Improving Automated Testing Accuracy with Machine Learning
Test automation, especially at the User Interface(UI) level, is fragile. In Autodesk Localization department, there is a very significant overhead in time to manually verify results from automated user-interface testing tools. Over the last year, we have been developing a Machine Learning model to automatically predict results from our automated testing tools, leading to a very significant drop in the number of tests we need to verify manually. In this webinar, Justin and Mirjana will share details of the problem, and how they put together a new test-results management system with integrated Machine Learning that learns from previously manually verified result
- Automated User Interface testing – where it’s useful and where there are drawbacks
- How Machine Learning can be used to improve reliability of automated testing
- Potential challenges and solutions to using Machine Learning in automated testing
Justin Lawler | Senior Software Developer | Autodesk
Justin is a developer with over 18 years of experience in the tech industry. Currently working in Autodesk’s Localization team, he has a background in full-stack development including microservices and functional programming. Justin is now involved in developing the Autodesk platform and building Artificial Intelligence into the localisation processes to optimize time to market.

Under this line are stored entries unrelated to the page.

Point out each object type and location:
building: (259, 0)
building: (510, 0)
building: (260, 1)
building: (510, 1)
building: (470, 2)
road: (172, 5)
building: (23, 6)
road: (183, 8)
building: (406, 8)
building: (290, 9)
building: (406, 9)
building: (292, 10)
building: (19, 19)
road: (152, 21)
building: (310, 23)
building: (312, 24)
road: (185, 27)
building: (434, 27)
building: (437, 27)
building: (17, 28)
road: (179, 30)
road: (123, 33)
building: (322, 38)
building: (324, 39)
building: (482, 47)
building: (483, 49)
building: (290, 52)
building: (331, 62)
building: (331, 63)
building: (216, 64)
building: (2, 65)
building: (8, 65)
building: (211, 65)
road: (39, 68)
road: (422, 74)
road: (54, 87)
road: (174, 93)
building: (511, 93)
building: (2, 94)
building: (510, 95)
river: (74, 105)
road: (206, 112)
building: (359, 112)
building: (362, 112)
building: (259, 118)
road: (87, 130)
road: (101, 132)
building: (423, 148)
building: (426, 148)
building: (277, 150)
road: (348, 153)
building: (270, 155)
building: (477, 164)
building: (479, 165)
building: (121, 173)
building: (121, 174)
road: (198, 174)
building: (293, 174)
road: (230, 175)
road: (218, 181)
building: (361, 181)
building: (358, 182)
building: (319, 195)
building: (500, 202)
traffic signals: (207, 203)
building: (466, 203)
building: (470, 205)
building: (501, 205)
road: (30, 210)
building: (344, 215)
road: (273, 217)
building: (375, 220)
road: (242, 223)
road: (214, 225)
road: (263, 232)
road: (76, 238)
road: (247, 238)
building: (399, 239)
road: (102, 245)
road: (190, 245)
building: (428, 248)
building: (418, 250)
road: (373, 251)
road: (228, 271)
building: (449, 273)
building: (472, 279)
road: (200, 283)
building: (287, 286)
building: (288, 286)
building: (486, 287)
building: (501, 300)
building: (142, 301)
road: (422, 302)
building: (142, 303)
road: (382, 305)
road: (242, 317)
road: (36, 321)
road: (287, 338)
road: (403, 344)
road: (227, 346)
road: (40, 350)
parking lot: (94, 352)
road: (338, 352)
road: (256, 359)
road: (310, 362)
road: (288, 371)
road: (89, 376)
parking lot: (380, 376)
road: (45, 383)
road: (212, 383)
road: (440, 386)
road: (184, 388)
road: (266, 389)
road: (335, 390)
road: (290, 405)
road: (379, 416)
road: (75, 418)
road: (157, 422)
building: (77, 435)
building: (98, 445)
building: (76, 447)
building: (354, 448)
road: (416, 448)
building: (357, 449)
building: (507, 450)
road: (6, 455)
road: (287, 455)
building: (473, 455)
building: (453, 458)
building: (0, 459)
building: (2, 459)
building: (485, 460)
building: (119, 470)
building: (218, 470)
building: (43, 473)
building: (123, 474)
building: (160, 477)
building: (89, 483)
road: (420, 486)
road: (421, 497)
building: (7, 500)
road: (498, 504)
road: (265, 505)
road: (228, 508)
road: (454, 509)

Mirjana Radovanov | Senior Software Developer | Autodesk
Mirjana is senior software developer, currently working in Autodesk Localization team. She has 20 years of experience in software development, in telecommunications, software and financial companies. Originally from Serbia, Mirjana lives in Dublin, Ireland for 18 years. In Autodesk Mirjana works as LE project lead for civil engineering Autodesk products and is a software developer in Artificial Intelligence Initiative.